A generation later, in the 1976-1977 offseason, the Yankees had just been swept by the Reds in the World Series and, like every team, had to negotiate the brand new free agent market. Yankees manager Billy Martin wanted to sign Bobby Grich, a star second baseman who would move to shortstop. The Yankees needed to upgrade at shortstop and Grich would have fit the bill. However, instead of trying to sign a player to fix an existing problem, the Yankees simply signed the best player available. He was a right-fielder, but that position was a relative strength already. A year later, despite having a reliever, Sparky Lyle, who had just won the Cy Young Award. The Yankees again signed the top free agent player who was also a relief pitcher. Reggie Jackson and Goose Gossage turned out to be extremely valuable for the Yankees. The former helped the team win the World Series in 1977 and both contributed mightily to their 1978 championship. Again, faced with free agency, the Yankees innovated and instead of plugging holes focused on acquiring talent and then adjusted the roster accordingly.
Two players who were central to the Yankees success from 1996-2009 were Jorge Posada and Derek Jeter. There is an innovation story around these two great players as well. Both struggled with defense in the minor leagues and throughout their big league careers, but the Yankees kept them at catcher and shortstop respectively. Even in the late 1990s, these positions were considered defense first positions and it was widely believed that championship teams needed great defense up the middle. With Posada behind the plate, Jeter at short, Bernie Williams in center and Chuck Knoblauch at second, the late 1990s teams had decidedly mediocre defense up the middle, but they got fantastic offense from those positions. This is another example of how the Yankees innovated and thought creatively to help win championships.
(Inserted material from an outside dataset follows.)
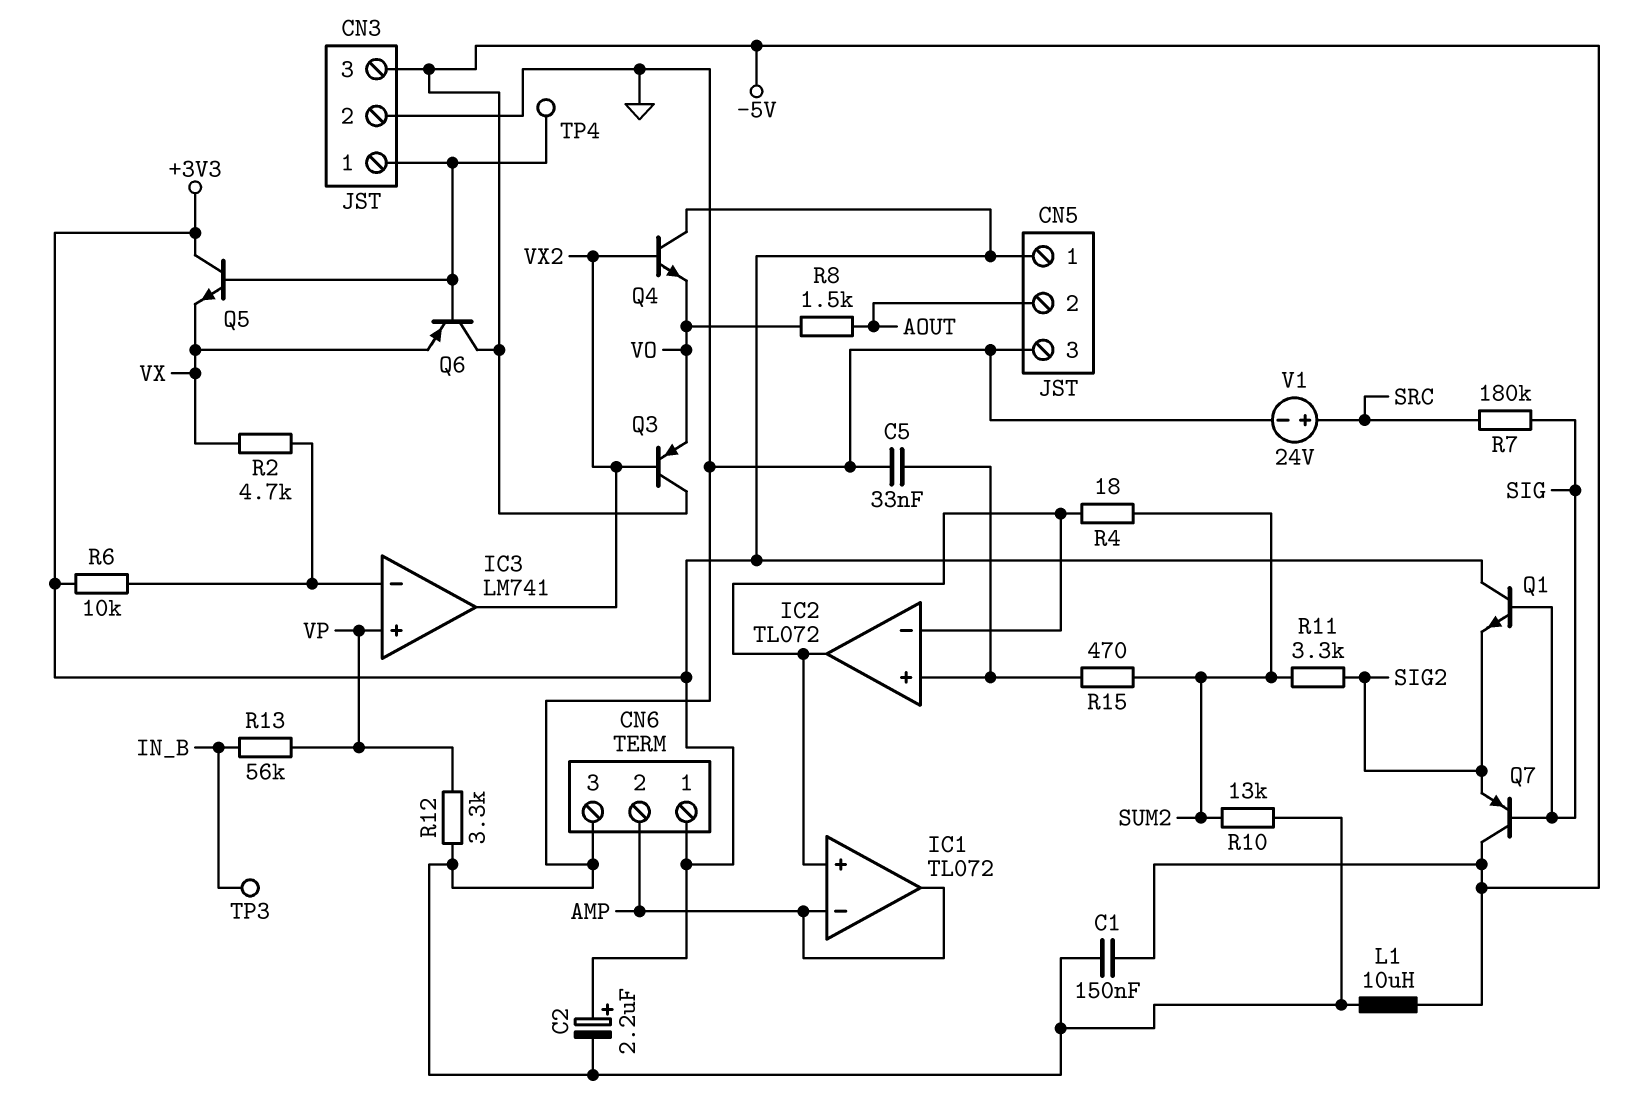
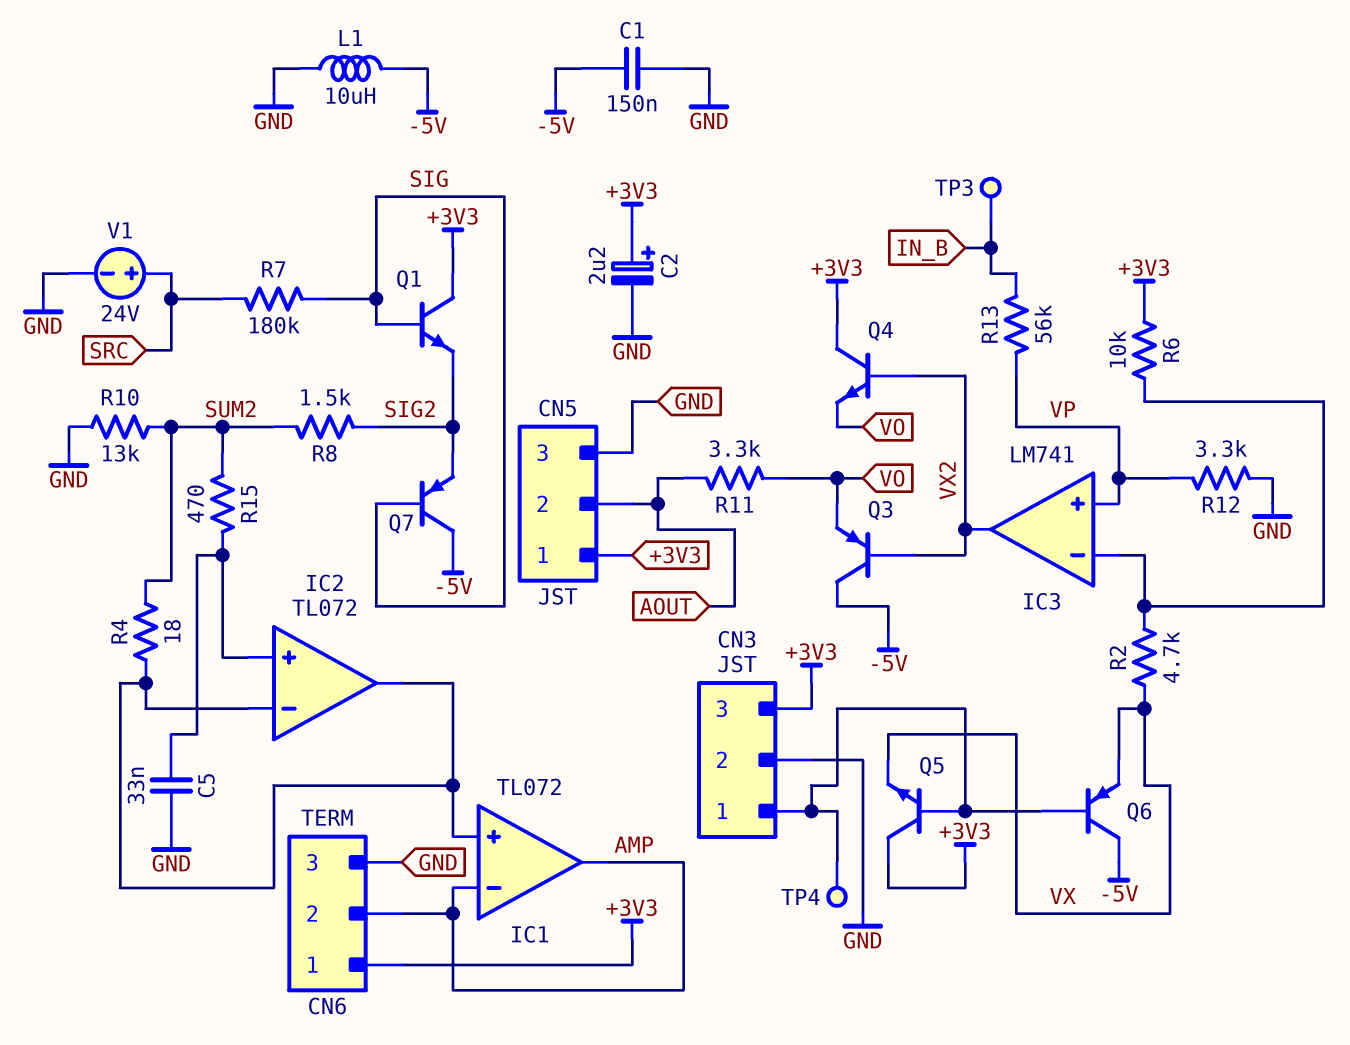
CN3 pin 3: -5V -> +3V3
R8: 1.5k (AOUT, VO) -> 1.5k (SIG2, SUM2)
R11: 3.3k (SIG2, SUM2) -> 3.3k (AOUT, VO)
It is precisely this kind of thinking that has been missing from the Yankees in recent years. The Yankees seem to be one step behind every trend in baseball. They were late to bullpenning, one of the last teams to use the shift creatively, still have not mastered roster flexibility and have not figured out how to consistently turn prospects into impact players. The most glaring example of the Yankees being behind the innovation curve occurred in game two of the LDS last year when the Yankees started Devi Garcia, but then pulled him after one inning in favor of JA Happ. The Yankees lost the game, but the whole episode was humiliating. It was as if the Yankees were trying out a new toy that they couldn’t quite figure out how to use.
This inability to innovate keeps the Yankees one step behind teams like the Rays, the Dodgers and other who are leading, not following, with regards to new ideas and approaches. Because the Yankees have so much money, they are still able to compete, but they are forced to use that money to catch up with smarter more innovative franchises, rather than to build a winning team based on their own new ideas as they have done so many times in the past.